Monday January 25, took the dinghy over the other side of the pass to the village of Tiputa. Tried to purchase a Travel SIM card at the Poste, but they didn’t sell them. It was a peaceful walk, very few cars, several bikes.
Later back across the pass we had a wonderful lunch at the resort Les Relais Josephine, on the deck overlooking the water. WiFi was good there too, able to upload a blog post and some photos to Facebook.
For dinner we made reservations for dinner at Hotel Kia Ora Resort and Spa. We believe it’s the “fanciest” place on Rangiroa. The meal was exquisite!
Tuesday January 26, with rented bikes we first rode to Gauguin’s Pearl Farm. It was a very comprehensive tour on how oysters are grown and pearls are cultivated. The farm utilities many acres of lagoon water.
The technician is working with two small batches of oysters as they can only be out of the water for up to two hours. With one batch, he’s inserting a mother of pearl seed “nucleus”, on which mother of pearl will grow to make the pearl. With the second batch, he’s removing a pearl. If the pearl is acceptable quality, he will insert another nucleus. If not, the oyster is used for other purposes, like eating and the Mother of Pearl shell is sent away for buttons and other jewelry. They will use the same oyster up to 5 times as long as it continues to produce quality pearls.
The nucleus is a bead of Mother of Pearl. They harvest thick shelled crustaceans from the Mississippi River. These shells are shipped to Japan, where they are sliced, cubed and shaped into spheres.
“Black” Pearls are unique to the Tuamotus and Gambier Islands. White pearls are cultivated in Japan, grayish pearls in Australia.
And of course there a boutique where you can purchase loose as well as mounted jewelry with pearls.
Afterwards we continued to the village of d’ Avatoru.
Then rode back to Les Relais Josephine resort where we returned the bikes and had lunch on their patio by the water.
Sundowner with homemade pizza on our boat with Kate and Will s/v Seneto from the UK and Arianne and Michael on s/v Joy from Holland.
Wednesday January 27, we missed yesterday as a chocolate day, so it’s today, number 4. Dan worked on the water maker plumbing, cleaned strainers, tightened the rudder post packing, lubricated the refrigerator drain pump and more… most of the morning. I was moral support and tool getter.

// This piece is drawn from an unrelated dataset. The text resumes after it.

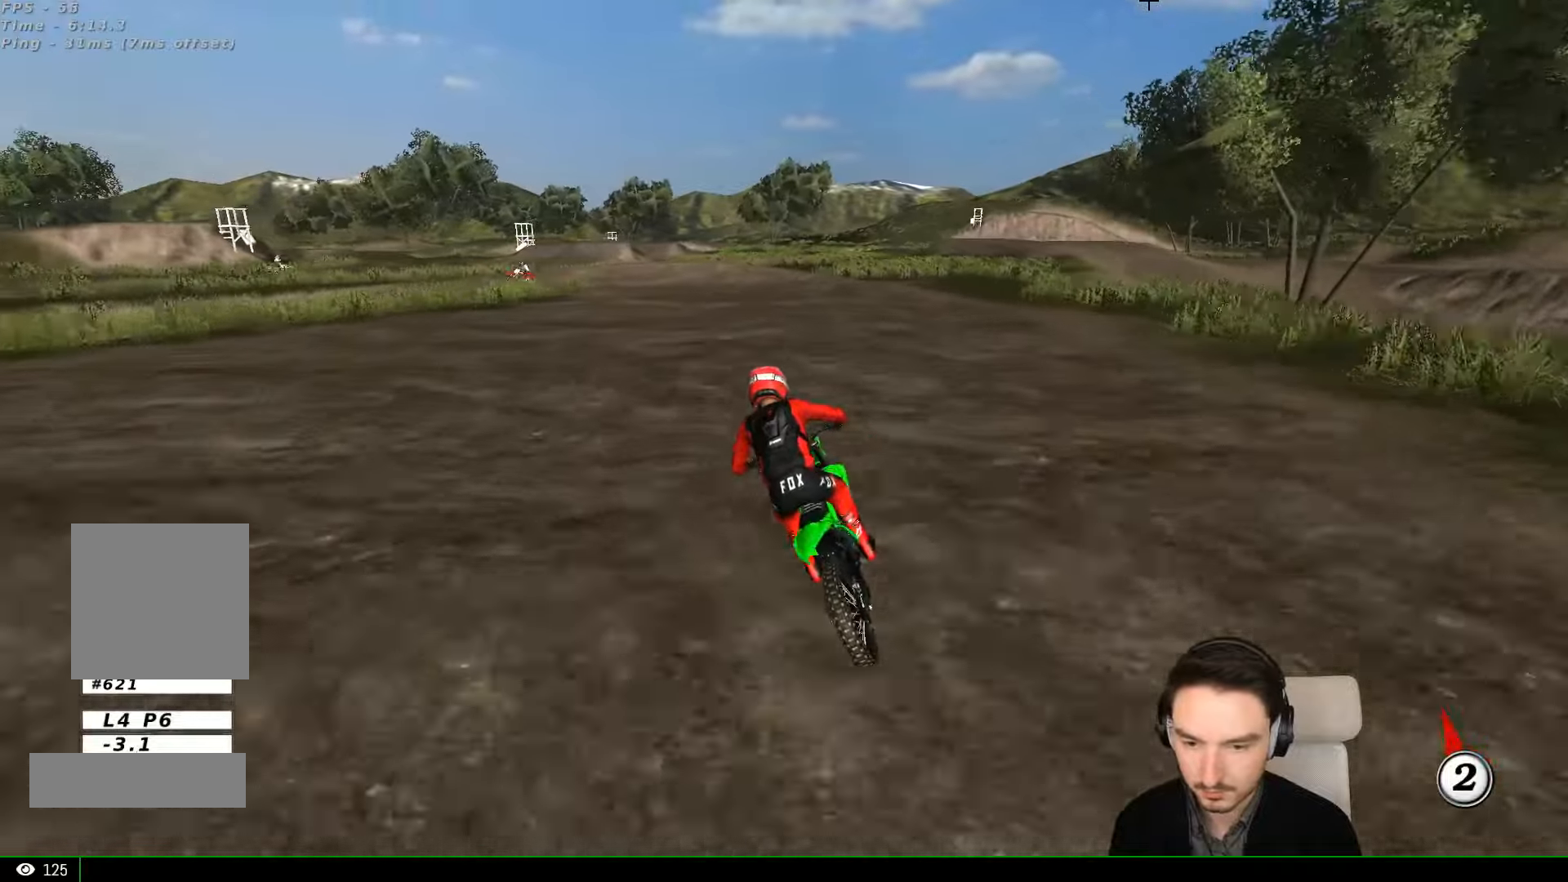
{"dt_ms": 500, "buttons": [], "left_stick": "center", "events": [[100, "A", "up"], [200, "L2", "up"], [367, "left_stick", "center"]]}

After lunch we planned our next 3 atoll anchorages and timing getting into and out of the lagoons.
Atolls have narrow passes, and should only be entered at or near slack tide (or little current), as water can flow as much as 4-10 knots.
6 thoughts on “More Rangiroa”
I ordered oysters at a restaurant in Boston when I was working there. I noticed something hard in my mouth while eating them. Liz has this perl mounted on a necklace now!
Learning a lot from your travelogue! The info on oysters and pearls is most interesting!! Your menus continue to amaze!!! Nice to meet fellow sailors along the way!
Carol and Gary
Yes, the pearl farming was quite interesting. It’s been difficult with COVID meeting other cruisers, no large gatherings.
Hello Trance, Judy and Jack Welch recommended your blog to me. I love reading it! My sailing partner Kelly Gregory and I are planning to start circumnavigating from Panama in March 2021. I am particularly interested in any information you can give me about clearing in to French Polynesia. Did you contact an agent in advance? Did you contact the port authorities before your arrived to let you know you would be arriving? Any specifics you could send would be greatly appreciated. My email address is firstname.lastname@example.org. Thanks! Barbara Euser
Sent you an email, contact the DPAM.